Il est cinq heures et quelques. Elle sait qu’il fait froid mais, jeune Signadora nourrie à la douleur des Hommes, elle ne le sent pas. Elle fume plusieurs fines d’un coup et essaie de deviner les contours mouvants de la mer devant elle, coulée d’encre, hantée, chargée de cris, grande disparue de son cœur depuis qu’elle ramène aussi sur ses plages la mort et la cruauté.
Le jour se lève. Elle déteste ça, elle a toujours détesté ça. Vico ne vient pas.
Alors qu’elle va récupérer son sac à dos sur les rochers, un son la fait sursauter. Ce qui fait surgir une tête de derrière le granit qui commence à rosir. Un homme. Qui a pleuré. Le front taché sur lequel des cheveux qui ne sécheront peut-être jamais viennent dessiner une fresque.
Il est allongé dans un sac de couchage bleu humide et tout son corps grelotte. De son sac, elle sort la couverture censée accueillir des étreintes merdiques d’adolescents qui ne savent rien. Avec les yeux, elle demande si elle peut et le couvre. De ses mains étrangement chaudes, il attrape les siennes pour les serrer.

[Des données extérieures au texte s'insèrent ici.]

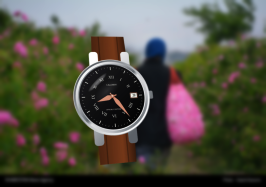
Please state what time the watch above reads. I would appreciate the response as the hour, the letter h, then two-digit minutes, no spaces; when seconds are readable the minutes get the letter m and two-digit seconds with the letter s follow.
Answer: 8h24
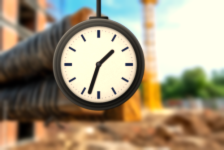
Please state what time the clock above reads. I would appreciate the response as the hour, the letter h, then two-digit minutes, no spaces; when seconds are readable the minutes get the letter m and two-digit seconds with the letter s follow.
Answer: 1h33
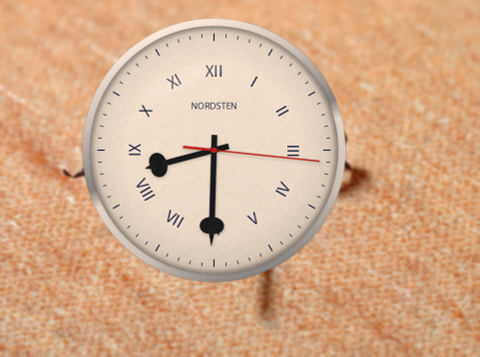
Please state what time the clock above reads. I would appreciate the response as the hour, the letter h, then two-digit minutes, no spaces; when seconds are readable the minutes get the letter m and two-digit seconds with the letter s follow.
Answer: 8h30m16s
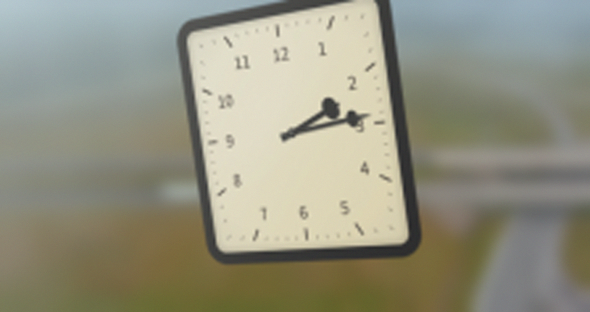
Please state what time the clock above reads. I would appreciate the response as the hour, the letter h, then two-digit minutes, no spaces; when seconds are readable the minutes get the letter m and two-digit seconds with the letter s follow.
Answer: 2h14
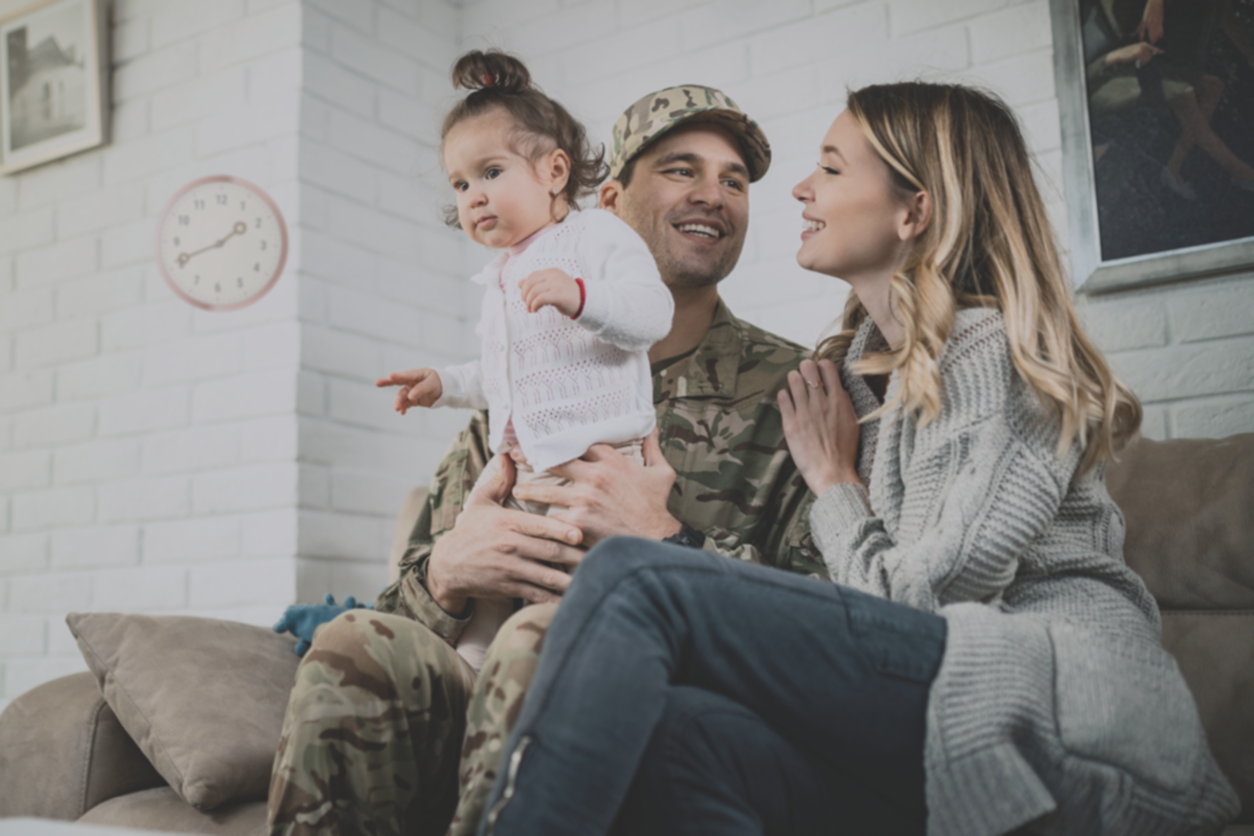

Sans réfléchir et sans jamais quitter son regard, Paule modèle ses mains en forme de bol, y jette de l’eau de mer et les quelques gouttes d’huile qui persistent au fond de son flacon. Et au creux de ses longues mains aux ongles infinis, la Signadora voit autre chose que ce qu’elle a vu cette nuit chez sa mère auprès de la meute familiale souffreteuse.
Le soleil surgissant là-bas de la ligne d’horizon vient taper pile dans les gouttelettes d’huile qui restent non seulement ramassées en une densité de bon présage mais forment aussi une sphère parfaitement ronde, jaune, sans accident. Et qui parle. Puisque Paule entend distinctement ce petit soleil d’huile lui dire d’une voix haut perchée qu’elle a été choisie pour prendre soin de cet homme et le décharger de son mal.
Elle l’invite à la suivre, roule son sac de couchage, replace la couverture sur ses épaules, enroule son écharpe autour de son cou.
Elle va leur ramener ce nouveau frère à tous ces bons catholiques, ils vont s’occuper de lui. S’ils ne veulent pas, les frères et les pères, elle les forcera.
Ils sont obligés d’obéir, asservis qu’ils sont maintenant à une Signadora de 15 ans. On va prendre soin de l’homme, sécher ses cheveux, bercer son âme. Il est temps maintenant d’écouter l’huile de la Vierge et tenir la promesse d’une destinée nouvelle offerte à l’homme blessé.